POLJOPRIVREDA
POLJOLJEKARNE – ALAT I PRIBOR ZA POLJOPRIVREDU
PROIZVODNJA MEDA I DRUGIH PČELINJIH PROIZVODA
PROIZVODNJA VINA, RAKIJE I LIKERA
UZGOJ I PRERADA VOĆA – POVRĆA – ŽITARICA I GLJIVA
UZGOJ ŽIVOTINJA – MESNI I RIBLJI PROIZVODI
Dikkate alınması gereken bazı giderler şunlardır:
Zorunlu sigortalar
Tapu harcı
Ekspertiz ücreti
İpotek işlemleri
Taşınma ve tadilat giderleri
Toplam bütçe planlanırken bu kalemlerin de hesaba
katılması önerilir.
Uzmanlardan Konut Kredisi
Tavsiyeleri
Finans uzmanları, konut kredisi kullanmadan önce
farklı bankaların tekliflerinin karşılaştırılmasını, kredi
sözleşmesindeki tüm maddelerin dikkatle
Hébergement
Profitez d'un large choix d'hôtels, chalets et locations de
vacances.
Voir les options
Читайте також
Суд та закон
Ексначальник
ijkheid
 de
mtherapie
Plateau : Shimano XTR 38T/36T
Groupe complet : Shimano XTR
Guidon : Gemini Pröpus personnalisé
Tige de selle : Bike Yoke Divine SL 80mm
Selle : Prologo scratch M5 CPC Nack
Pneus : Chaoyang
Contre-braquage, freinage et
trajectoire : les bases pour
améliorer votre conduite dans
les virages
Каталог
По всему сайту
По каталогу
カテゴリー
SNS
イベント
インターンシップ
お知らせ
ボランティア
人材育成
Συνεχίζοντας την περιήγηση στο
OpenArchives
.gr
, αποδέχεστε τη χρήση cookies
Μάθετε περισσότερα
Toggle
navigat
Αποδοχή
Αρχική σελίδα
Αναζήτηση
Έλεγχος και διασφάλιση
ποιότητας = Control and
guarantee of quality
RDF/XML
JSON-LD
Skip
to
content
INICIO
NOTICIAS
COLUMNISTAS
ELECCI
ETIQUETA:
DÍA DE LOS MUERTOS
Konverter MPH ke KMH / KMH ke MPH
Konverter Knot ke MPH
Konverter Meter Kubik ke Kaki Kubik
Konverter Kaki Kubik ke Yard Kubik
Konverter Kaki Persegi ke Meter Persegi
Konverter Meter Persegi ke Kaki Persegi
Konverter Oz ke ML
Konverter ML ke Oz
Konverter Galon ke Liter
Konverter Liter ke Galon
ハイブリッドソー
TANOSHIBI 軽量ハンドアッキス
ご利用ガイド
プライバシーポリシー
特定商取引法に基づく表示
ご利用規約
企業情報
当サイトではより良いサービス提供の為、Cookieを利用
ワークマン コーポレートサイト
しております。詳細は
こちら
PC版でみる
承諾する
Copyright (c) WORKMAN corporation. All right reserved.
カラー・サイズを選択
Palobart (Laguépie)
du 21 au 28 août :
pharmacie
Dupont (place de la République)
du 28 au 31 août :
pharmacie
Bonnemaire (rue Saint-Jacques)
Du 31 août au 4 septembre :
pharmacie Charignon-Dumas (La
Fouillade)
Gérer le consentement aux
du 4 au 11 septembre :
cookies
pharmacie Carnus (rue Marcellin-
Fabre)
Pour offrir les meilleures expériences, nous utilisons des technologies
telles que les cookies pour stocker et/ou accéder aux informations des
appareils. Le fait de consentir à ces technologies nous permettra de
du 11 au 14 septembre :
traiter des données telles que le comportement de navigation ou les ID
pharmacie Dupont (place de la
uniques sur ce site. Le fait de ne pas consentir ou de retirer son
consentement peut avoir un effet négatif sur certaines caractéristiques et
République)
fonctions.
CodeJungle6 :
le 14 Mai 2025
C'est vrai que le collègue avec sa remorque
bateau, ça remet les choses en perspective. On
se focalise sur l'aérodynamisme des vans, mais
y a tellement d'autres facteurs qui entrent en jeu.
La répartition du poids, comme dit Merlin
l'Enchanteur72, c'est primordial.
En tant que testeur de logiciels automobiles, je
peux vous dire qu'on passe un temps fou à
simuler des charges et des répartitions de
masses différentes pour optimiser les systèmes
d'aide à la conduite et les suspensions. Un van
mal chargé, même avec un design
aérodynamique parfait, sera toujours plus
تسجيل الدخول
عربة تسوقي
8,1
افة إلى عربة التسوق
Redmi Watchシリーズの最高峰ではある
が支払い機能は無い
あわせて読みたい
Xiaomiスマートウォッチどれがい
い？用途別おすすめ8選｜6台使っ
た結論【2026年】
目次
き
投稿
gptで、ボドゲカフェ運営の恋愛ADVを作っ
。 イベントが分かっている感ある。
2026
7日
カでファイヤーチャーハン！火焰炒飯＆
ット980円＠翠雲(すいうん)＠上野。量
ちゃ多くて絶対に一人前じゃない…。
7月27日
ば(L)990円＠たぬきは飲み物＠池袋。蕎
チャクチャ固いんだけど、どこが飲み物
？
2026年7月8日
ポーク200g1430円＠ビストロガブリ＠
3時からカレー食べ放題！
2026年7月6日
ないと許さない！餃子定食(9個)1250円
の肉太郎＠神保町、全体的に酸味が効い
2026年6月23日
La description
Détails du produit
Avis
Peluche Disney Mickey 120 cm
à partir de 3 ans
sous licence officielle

_Problem description:_
Every entry must be quoted exactly as it appears above.

_Exercise result:_
POLJOPRIVREDA
POLJOLJEKARNE – ALAT I PRIBOR ZA POLJOPRIVREDU
PROIZVODNJA MEDA I DRUGIH PČELINJIH PROIZVODA
PROIZVODNJA VINA, RAKIJE I LIKERA
UZGOJ I PRERADA VOĆA – POVRĆA – ŽITARICA I GLJIVA
UZGOJ ŽIVOTINJA – MESNI I RIBLJI PROIZVODI
Dikkate alınması gereken bazı giderler şunlardır:
Zorunlu sigortalar
Tapu harcı
Ekspertiz ücreti
İpotek işlemleri
Taşınma ve tadilat giderleri
Toplam bütçe planlanırken bu kalemlerin de hesaba
katılması önerilir.
Uzmanlardan Konut Kredisi
Tavsiyeleri
Finans uzmanları, konut kredisi kullanmadan önce
farklı bankaların tekliflerinin karşılaştırılmasını, kredi
sözleşmesindeki tüm maddelerin dikkatle
Hébergement
Profitez d'un large choix d'hôtels, chalets et locations de
vacances.
Voir les options
Читайте також
Суд та закон
Ексначальник
ijkheid
 de
mtherapie
Plateau : Shimano XTR 38T/36T
Groupe complet : Shimano XTR
Guidon : Gemini Pröpus personnalisé
Tige de selle : Bike Yoke Divine SL 80mm
Selle : Prologo scratch M5 CPC Nack
Pneus : Chaoyang
Contre-braquage, freinage et
trajectoire : les bases pour
améliorer votre conduite dans
les virages
Каталог
По всему сайту
По каталогу
カテゴリー
SNS
イベント
インターンシップ
お知らせ
ボランティア
人材育成
Συνεχίζοντας την περιήγηση στο
OpenArchives
.gr
, αποδέχεστε τη χρήση cookies
Μάθετε περισσότερα
Toggle
navigat
Αποδοχή
Αρχική σελίδα
Αναζήτηση
Έλεγχος και διασφάλιση
ποιότητας = Control and
guarantee of quality
RDF/XML
JSON-LD
Skip
to
content
INICIO
NOTICIAS
COLUMNISTAS
ELECCI
ETIQUETA:
DÍA DE LOS MUERTOS
Konverter MPH ke KMH / KMH ke MPH
Konverter Knot ke MPH
Konverter Meter Kubik ke Kaki Kubik
Konverter Kaki Kubik ke Yard Kubik
Konverter Kaki Persegi ke Meter Persegi
Konverter Meter Persegi ke Kaki Persegi
Konverter Oz ke ML
Konverter ML ke Oz
Konverter Galon ke Liter
Konverter Liter ke Galon
ハイブリッドソー
TANOSHIBI 軽量ハンドアッキス
ご利用ガイド
プライバシーポリシー
特定商取引法に基づく表示
ご利用規約
企業情報
当サイトではより良いサービス提供の為、Cookieを利用
ワークマン コーポレートサイト
しております。詳細は
こちら
PC版でみる
承諾する
Copyright (c) WORKMAN corporation. All right reserved.
カラー・サイズを選択
Palobart (Laguépie)
du 21 au 28 août :
pharmacie
Dupont (place de la République)
du 28 au 31 août :
pharmacie
Bonnemaire (rue Saint-Jacques)
Du 31 août au 4 septembre :
pharmacie Charignon-Dumas (La
Fouillade)
Gérer le consentement aux
du 4 au 11 septembre :
cookies
pharmacie Carnus (rue Marcellin-
Fabre)
Pour offrir les meilleures expériences, nous utilisons des technologies
telles que les cookies pour stocker et/ou accéder aux informations des
appareils. Le fait de consentir à ces technologies nous permettra de
du 11 au 14 septembre :
traiter des données telles que le comportement de navigation ou les ID
pharmacie Dupont (place de la
uniques sur ce site. Le fait de ne pas consentir ou de retirer son
consentement peut avoir un effet négatif sur certaines caractéristiques et
République)
fonctions.
CodeJungle6 :
le 14 Mai 2025
C'est vrai que le collègue avec sa remorque
bateau, ça remet les choses en perspective. On
se focalise sur l'aérodynamisme des vans, mais
y a tellement d'autres facteurs qui entrent en jeu.
La répartition du poids, comme dit Merlin
l'Enchanteur72, c'est primordial.
En tant que testeur de logiciels automobiles, je
peux vous dire qu'on passe un temps fou à
simuler des charges et des répartitions de
masses différentes pour optimiser les systèmes
d'aide à la conduite et les suspensions. Un van
mal chargé, même avec un design
aérodynamique parfait, sera toujours plus
تسجيل الدخول
عربة تسوقي
8,1
افة إلى عربة التسوق
Redmi Watchシリーズの最高峰ではある
が支払い機能は無い
あわせて読みたい
Xiaomiスマートウォッチどれがい
い？用途別おすすめ8選｜6台使っ
た結論【2026年】
目次
き
投稿
gptで、ボドゲカフェ運営の恋愛ADVを作っ
。 イベントが分かっている感ある。
2026
7日
カでファイヤーチャーハン！火焰炒飯＆
ット980円＠翠雲(すいうん)＠上野。量
ちゃ多くて絶対に一人前じゃない…。
7月27日
ば(L)990円＠たぬきは飲み物＠池袋。蕎
チャクチャ固いんだけど、どこが飲み物
？
2026年7月8日
ポーク200g1430円＠ビストロガブリ＠
3時からカレー食べ放題！
2026年7月6日
ないと許さない！餃子定食(9個)1250円
の肉太郎＠神保町、全体的に酸味が効い
2026年6月23日
La description
Détails du produit
Avis
Peluche Disney Mickey 120 cm
à partir de 3 ans
sous licence officielle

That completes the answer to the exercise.